Background: Propofol is known to interact with the γ‐aminobutyric acid A (GABA A ) receptor, however, activating the receptor alone is not sufficient for producing anaesthesia. Methods: To compare propofol and GABA, their interaction with the GABA A receptor β subunit and actin were studied in three cellular fractions of cultured rat neurons using Western blot technique. Results: Propofol tyrosine phosphorylated the GABA A receptor β 2 (MW 54 and 56 kDa) and β 3 (MW 57 kDa) subtypes. The increase was shown in both the cytoskeleton (β 2(54) and β 2(56) subtypes) and the cell membrane (β 2(54) and β 3 subtypes). Concurrently the 56 kDa β 2 subtype was reduced in the cytosol. Propofol, but not GABA, also tyrosine phosphorylated actin in the cell membrane and cytoskeletal fraction. Without extracellular calcium available, the amount of actin decreased in the cytoskeleton, but tyrosine phosphorylation was unchanged. GABA caused increased tyrosine phosphorylation of β 2(56) and β 3 subtypes in the membrane and both β 2 subtypes in the cytoskeleton but no cytosolic tyrosine phosphorylation.
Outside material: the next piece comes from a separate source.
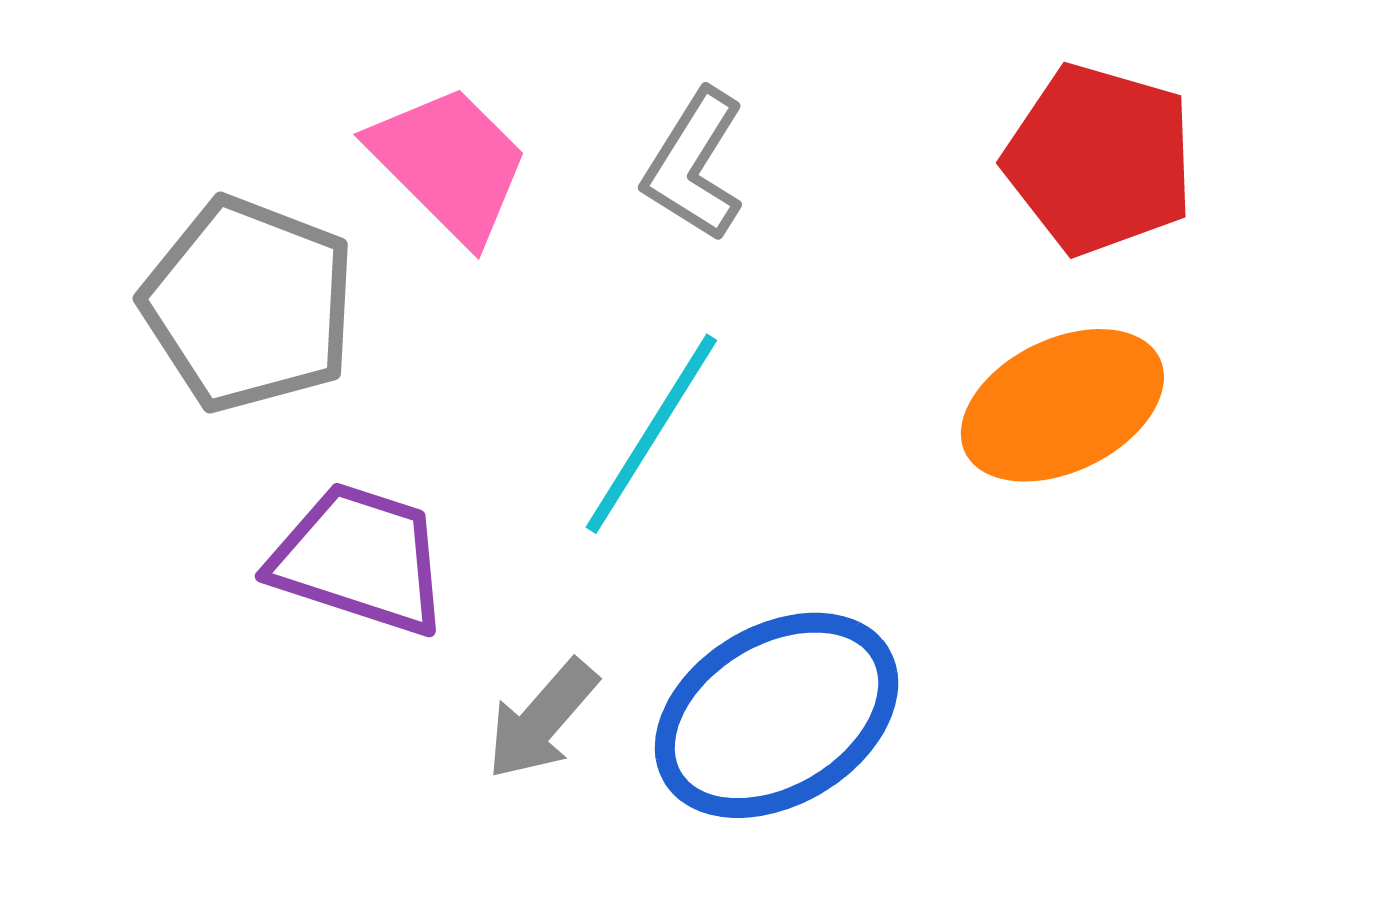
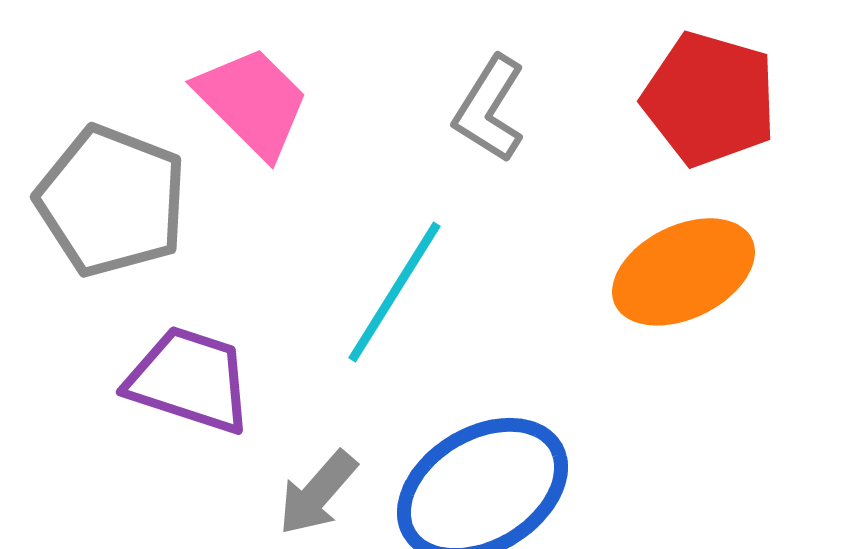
gray L-shape: (694, 165) -> (489, 109), moved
Conclusion: The difference between propofol and GABA at the GABA A receptor was shown to take place in the membrane, where the β 2(54) was increased by propofol and instead the β 2(56) subtype was increased by GABA. Only propofol also tyrosine phosphorylated actin in the cell membrane and cytoskeletal fraction. This interaction between the GABA A receptor and actin might explain the difference between anaesthesia and physiological neuronal inhibition.